Who Should Create Your Catalog? (1,113 words)
by Jack Schmid
One of the classic questions that catalog creative managers face is how to manage their creative dollars and resources most effectively and productively.
Small and medium-sized catalogs tend to outsource much of their creative effort and concentrate on the merchandising and marketing aspects of their business. Larger catalog companies typically develop their creative team inside because they know that they will produce six or eight or 10 books during the year and it's more productive and less expensive to own their staff and facilities. Even large catalogers, however, find occasions when they outsource certain projects or tasks to creative agencies or free-lancers.
Here are several examples of how large companies use outsourced creative resources:
• Re-designing an existing catalog.
• Creative concepting of new covers, page templates or a new masthead logotype.
• Relieving page overload. There are often times when there is more work than an internal creative staff can handle, but not enough to hire a new art director, desktop production person or copywriter.
• Critiquing catalog creative efforts.
• Developing new projects (see box at left).

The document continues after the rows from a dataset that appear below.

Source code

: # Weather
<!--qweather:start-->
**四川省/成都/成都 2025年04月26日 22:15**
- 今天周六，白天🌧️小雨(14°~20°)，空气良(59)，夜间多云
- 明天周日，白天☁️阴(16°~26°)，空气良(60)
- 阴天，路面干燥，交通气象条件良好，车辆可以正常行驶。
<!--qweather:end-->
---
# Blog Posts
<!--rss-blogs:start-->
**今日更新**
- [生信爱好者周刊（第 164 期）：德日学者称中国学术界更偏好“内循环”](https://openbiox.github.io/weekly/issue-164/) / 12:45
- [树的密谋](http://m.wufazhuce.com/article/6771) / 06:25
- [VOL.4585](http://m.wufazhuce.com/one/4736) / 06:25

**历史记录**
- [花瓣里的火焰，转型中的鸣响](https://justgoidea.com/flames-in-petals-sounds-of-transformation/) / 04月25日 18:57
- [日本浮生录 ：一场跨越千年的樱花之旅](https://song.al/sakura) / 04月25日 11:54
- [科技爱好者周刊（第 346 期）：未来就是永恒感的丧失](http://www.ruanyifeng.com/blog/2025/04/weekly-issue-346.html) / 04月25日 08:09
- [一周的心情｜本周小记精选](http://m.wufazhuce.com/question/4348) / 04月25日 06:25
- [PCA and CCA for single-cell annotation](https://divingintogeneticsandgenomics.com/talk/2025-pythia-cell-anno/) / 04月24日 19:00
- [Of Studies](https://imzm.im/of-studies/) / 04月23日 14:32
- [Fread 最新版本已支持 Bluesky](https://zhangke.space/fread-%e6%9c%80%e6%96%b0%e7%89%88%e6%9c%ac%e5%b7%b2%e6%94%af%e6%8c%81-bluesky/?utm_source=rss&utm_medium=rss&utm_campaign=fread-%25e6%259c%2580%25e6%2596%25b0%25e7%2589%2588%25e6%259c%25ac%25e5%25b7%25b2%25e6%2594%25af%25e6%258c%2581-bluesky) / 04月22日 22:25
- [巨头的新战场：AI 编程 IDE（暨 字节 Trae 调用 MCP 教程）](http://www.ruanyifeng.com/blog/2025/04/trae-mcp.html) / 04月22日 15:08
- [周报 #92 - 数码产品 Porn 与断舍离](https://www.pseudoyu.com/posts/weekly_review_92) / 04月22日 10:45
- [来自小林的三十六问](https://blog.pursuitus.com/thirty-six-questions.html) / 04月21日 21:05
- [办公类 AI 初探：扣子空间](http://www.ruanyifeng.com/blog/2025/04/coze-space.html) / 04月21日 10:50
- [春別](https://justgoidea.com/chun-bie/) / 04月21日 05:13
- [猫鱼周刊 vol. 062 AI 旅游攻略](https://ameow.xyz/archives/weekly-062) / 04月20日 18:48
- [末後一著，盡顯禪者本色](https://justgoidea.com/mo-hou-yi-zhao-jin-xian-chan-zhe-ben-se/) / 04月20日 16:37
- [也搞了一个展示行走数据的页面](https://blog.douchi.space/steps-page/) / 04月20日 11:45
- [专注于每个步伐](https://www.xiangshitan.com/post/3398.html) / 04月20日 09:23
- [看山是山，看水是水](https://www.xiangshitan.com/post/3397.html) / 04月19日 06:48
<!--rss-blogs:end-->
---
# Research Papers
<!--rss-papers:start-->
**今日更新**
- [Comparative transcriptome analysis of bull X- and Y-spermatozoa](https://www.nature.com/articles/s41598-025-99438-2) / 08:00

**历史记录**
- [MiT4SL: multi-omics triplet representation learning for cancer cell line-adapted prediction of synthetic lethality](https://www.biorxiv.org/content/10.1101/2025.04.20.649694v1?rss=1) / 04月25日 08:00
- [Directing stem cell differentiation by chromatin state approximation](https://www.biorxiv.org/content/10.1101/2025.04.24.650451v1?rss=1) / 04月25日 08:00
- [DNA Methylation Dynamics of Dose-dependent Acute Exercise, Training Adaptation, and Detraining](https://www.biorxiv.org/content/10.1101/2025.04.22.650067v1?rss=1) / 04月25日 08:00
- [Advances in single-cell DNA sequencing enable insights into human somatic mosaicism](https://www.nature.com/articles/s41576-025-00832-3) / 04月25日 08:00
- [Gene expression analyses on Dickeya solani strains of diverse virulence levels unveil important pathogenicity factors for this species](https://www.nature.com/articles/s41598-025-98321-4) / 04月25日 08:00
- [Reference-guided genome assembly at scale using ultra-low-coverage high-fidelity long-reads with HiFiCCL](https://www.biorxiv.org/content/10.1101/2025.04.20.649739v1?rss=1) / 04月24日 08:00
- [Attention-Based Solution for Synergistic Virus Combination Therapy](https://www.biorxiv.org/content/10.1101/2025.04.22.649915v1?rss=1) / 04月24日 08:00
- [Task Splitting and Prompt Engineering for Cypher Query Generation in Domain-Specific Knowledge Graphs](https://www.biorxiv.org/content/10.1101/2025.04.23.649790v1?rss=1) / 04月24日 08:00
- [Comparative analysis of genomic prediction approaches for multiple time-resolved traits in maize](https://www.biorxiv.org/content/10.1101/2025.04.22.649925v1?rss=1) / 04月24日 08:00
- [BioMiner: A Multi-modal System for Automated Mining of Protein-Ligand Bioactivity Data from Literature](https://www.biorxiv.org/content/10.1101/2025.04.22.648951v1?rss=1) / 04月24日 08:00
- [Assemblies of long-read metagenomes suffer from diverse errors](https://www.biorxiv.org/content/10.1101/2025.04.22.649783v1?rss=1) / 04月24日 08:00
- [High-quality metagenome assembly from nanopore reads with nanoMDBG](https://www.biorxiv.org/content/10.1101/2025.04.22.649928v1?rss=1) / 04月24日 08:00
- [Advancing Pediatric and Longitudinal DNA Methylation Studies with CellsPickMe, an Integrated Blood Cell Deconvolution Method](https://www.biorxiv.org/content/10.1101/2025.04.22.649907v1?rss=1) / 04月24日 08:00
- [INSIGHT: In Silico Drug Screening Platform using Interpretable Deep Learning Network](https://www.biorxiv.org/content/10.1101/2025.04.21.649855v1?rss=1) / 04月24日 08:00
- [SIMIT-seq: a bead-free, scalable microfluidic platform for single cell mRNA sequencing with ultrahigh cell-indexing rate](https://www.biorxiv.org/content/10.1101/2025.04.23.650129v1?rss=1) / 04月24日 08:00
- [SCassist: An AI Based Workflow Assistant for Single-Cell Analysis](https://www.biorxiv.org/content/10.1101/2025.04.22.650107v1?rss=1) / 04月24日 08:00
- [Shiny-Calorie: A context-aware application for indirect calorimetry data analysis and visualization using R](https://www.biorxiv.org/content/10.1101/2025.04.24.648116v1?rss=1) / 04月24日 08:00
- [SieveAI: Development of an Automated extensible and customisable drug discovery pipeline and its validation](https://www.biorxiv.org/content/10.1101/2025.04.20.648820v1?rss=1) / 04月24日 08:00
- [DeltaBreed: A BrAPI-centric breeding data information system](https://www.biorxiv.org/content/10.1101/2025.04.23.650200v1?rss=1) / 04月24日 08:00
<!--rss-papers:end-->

Almost every cataloger will have the occasion to use outside creative talent. This article will identify outsourcing options and quantify how much one can expect to pay for quality creative talent.
The Catalog Creative Process
The Catalog Production chart on page 184 summarizes the creative execution and page production phases in the overall creative process. The overall five phases are:
I. Creative concepting and planning.
II. Creative execution.
III. Page production.
IV. Color separations and film.
V. Printing, binding and mailing.
This article will concentrate on the first three phases as defined above. There are lots of talented color separators and printers out there. Building a strong team concept with these two skill areas is critical to long-term fiscal health. We strongly recommend that every cataloger get a minimum of three bids for color separation and printing.